Cerrahpaşa

Cerrahpaşa

A Journey into Istanbul’s Forgotten History
In the historic peninsula of Istanbul, far from the tourist crowds, lies Cerrahpaşa—a quiet neighborhood where the echoes of the past linger in its streets. Nestled beside Aksaray, this easily accessible yet overlooked area is like a time tunnel, stretching from the grand forums of Byzantium to the magnificent Ottoman religious complexes.


The Story Behind the Name
Cerrahpaşa takes its name from Mehmed Pasha, the surgeon who performed the circumcision of Sultan Mehmed III and was honored with the title "Cerrah" (Surgeon). This prominent Ottoman court physician not only gave the neighborhood its name but also left behind a mosque and a külliye (religious complex). Yet the history of Cerrahpaşa reaches even further back, deep into the Byzantine era.

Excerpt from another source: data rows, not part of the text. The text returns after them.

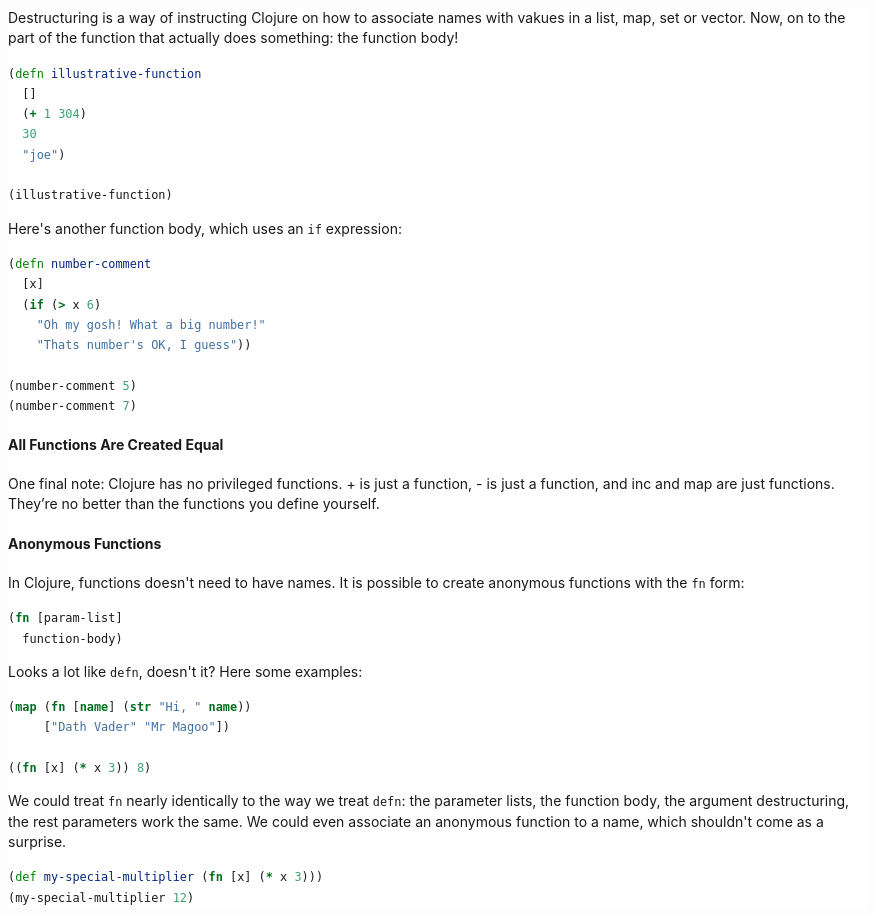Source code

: Destructuring is a way of instructing Clojure on how to associate names with vakues in a list, map, set or vector. Now, on to the part of the function that actually does something: the function body!

```clj
(defn illustrative-function
  []
  (+ 1 304)
  30
  "joe")

(illustrative-function)
```

Here's another function body, which uses an `if` expression:

```clj
(defn number-comment
  [x]
  (if (> x 6)
    "Oh my gosh! What a big number!"
    "Thats number's OK, I guess"))

(number-comment 5)
(number-comment 7)
```

#### All Functions Are Created Equal
One final note: Clojure has no privileged functions. + is just a function, - is just a function, and inc and map are just functions. They’re no better than the functions you define yourself.

#### Anonymous Functions

In Clojure, functions doesn't need to have names. It is possible to create anonymous functions with the `fn` form:

```cljs
(fn [param-list]
  function-body)
```

Looks a lot like `defn`, doesn't it? Here some examples:

```clj
(map (fn [name] (str "Hi, " name))
     ["Dath Vader" "Mr Magoo"])

((fn [x] (* x 3)) 8)
```

We could treat `fn` nearly identically to the way we treat `defn`: the parameter lists, the function body, the argument destructuring, the rest parameters work the same. We could even associate an anonymous function to a name, which shouldn't come as a surprise.

```clj
(def my-special-multiplier (fn [x] (* x 3)))
(my-special-multiplier 12)
```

Avrat Pazarı: A Dark Stain on History or a Space for Women’s Empowerment?
One of the most talked-about yet controversial spots in Cerrahpaşa is Avrat Pazarı (Women’s Market). Known in Byzantine times as a slave market and later renamed under Ottoman rule, this square represents, for some, one of Istanbul’s darkest chapters. It was a place that touched the lives of powerful women like Kösem Sultan and Hürrem Sultan, remaining active until the 19th century.
However, some historians argue that it wasn’t just a slave market but also a space where women engaged in trade and social influence. Whatever the truth, Avrat Pazarı left a deep mark on Istanbul’s multilayered history.


The Column of Arcadius: A Byzantine Relic Defying Time
Among Cerrahpaşa’s most striking remnants is the Column of Arcadius, erected in 402 AD to celebrate Emperor Arcadius’ victories. Once crowned with a statue of a protective fairy, the column now stands only as a base, wedged between buildings after earthquakes and the passage of time. This silent witness to Byzantium’s grandeur still speaks volumes to those who pause to look.


In the Footsteps of Mimar Sinan: The Haseki Hürrem Sultan Complex
Hürrem Sultan, wife of Suleiman the Magnificent, left her mark not only on the Ottoman court but also on Istanbul’s architecture. Designed by the legendary Mimar Sinan, the Haseki Complex—with its mosque, madrasa, and hospital (darüşşifa)—was one of the era’s most significant structures. Intriguingly, the hospital later became a women’s prison. Today, it still stands, awaiting restoration.


Bulgur Palace: A Merchant’s Grand Vision
Built in the early 20th century by Italian architect Giulio Mongeri for a bulgur merchant, Bulgur Palace adds a unique touch to the neighborhood’s skyline. Once serving as the Ottoman Bank’s archive and now a municipal library, this building reflects Istanbul’s multicultural past.


Cerrahpaşa is a neighborhood rich in history yet overlooked by tourists. From slave markets to imperial columns, grand viziers’ complexes to merchants’ mansions, it’s like an open-air museum waiting to be explored. Though absent from typical travel itineraries, it holds some of Istanbul’s most compelling stories for those curious enough to seek them.
If your path ever leads you here, wander its narrow streets—you might stumble upon a Byzantine relic around a corner or an Ottoman masterpiece down an alley. Who knows? This quiet neighborhood might just whisper one of Istanbul’s most captivating tales to you.